At the request of his daughter, who was now Queen Esther of the empire of Media and Persia, Mordecai had gathered all the Jews in the citadel to fast for three days. Esther knew that approaching the king without being summoned, even as the queen, was a dangerous enterprise. It was against the laws and customs of the land and punishable by death. But because of the edict that had gone out to annihilate all Jews, Esther was willing to risk her life for her people. So when she went before the king, it was by the strength of the prayers and fasting of all her people that she went. Never sell short the prayers of the people of God.
So on the third day, Esther donned her royal robes and stood in the inner court of the palace, in front of the king’s hall. When the king, who was on his throne, saw her, he was pleased, and he extended his golden scepter to her to touch, signifying she was cleared to approach him. “What is it, Queen Esther? What is your request? Even up to half the kingdom, it will be given you” (Esther 5:3). At that piece of good news, Esther played her first card. She invited the king and his second in command, a man named Haman who was responsible for putting out the edict to annihilate the Jews, to a banquet she had prepared for them that day. The king, who had a soft spot for parties, immediately accepted, and sent for Haman to join them.
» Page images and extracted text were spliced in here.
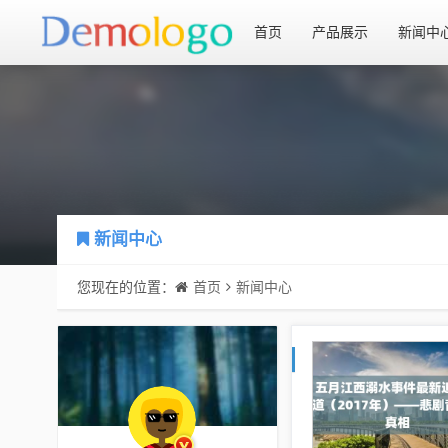
首页
产品展示
新闻中
新闻中心
您现在的位置：
首页
新闻中心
After dinner, the king again posed the same question to Esther seeking her request. Her answer is a bit of a strange one; she invites the two of them to another banquet the next night, at which time she will give the king her request. Happy to continue this celebration, the king accepted.
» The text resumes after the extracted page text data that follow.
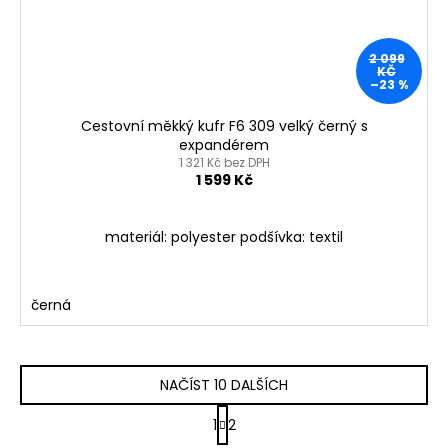
2 099
KČ
–23 %
Cestovní měkký kufr F6 309 velký černý s
expandérem
1 321 Kč bez DPH
1 599 Kč
materiál: polyester podšívka: textil
černá
NAČÍST 10 DALŠÍCH
S
1
2
t
O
Proud as a peacock, Haman went home that night boasting to his wife and friends of his position and his wealth. “And that’s not all. I’m the only person Queen Esther invited to accompany the king to the banquet she gave. And she has invited me along with the king tomorrow. But all this gives me no satisfaction as long as I see that Jew Mordecai sitting at the king’s gate” (5:12-13).
Haman’s wife and friends had a simple solution for that problem. Have a 75-foot pole set up in the morning and have Mordecai impaled on it. (No one in the court, including the king, knew of Esther’s connection to Mordecai or that she was a Jew.)
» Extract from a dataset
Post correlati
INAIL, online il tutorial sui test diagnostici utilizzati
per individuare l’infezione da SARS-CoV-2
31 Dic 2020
Meanwhile, back at the palace, the king was not having such a good night. He couldn’t sleep, so he ordered the book of chronicles — the record of his reign — to be brought and read to him. In the process, the story of how a plot to assassinate him was thwarted by Mordecai came to his attention. When he asked what honor and recognition Mordecai had received for this, the answer came back, “Nothing has been done for him” (6:3).
The next day Haman showed up intending on telling the king of his plan to execute Mordecai that day, when the king asked him a question: “What should be done for the man the king delights to honor?” Haman, who, in his narcissism, assumed the king was thinking about honoring him, poured it on thick, suggesting he should put him in the king’s robes on the king’s horse and be paraded around the city.
“Go at once … and do just as you have suggested for Mordecai the Jew, who sits at the king’s gate. Do not neglect anything you have recommended” (6:10). Humiliated by this turn of events, Haman had to carry this out.
That evening, at their second banquet, the king asked Esther one more time for her request. So she told him how she and her people had been sold to be destroyed, killed, and annihilated. When the king asked where was the man that would do such a thing, she played her final card. “An adversary and enemy! This vile Haman!”
The king was enraged at Haman and when he found out Haman had already constructed a pole to execute Mordecai, he commanded Haman be impaled on that very pole. “So they impaled Haman on the pole he had set up for Mordecai. Then the king’s fury subsided” (7:10).
So Esther continued her reign, Mordecai was put on the king’s court as second-in-command to the king, and the Jews not only survived, they were given authority to destroy their enemies, reversing the edict against them, all because one woman rose to the occasion when she realized that she had been put in this position “for such a time as this.”
Where does God have you? You are not there by accident. You have been put there for such a time as this.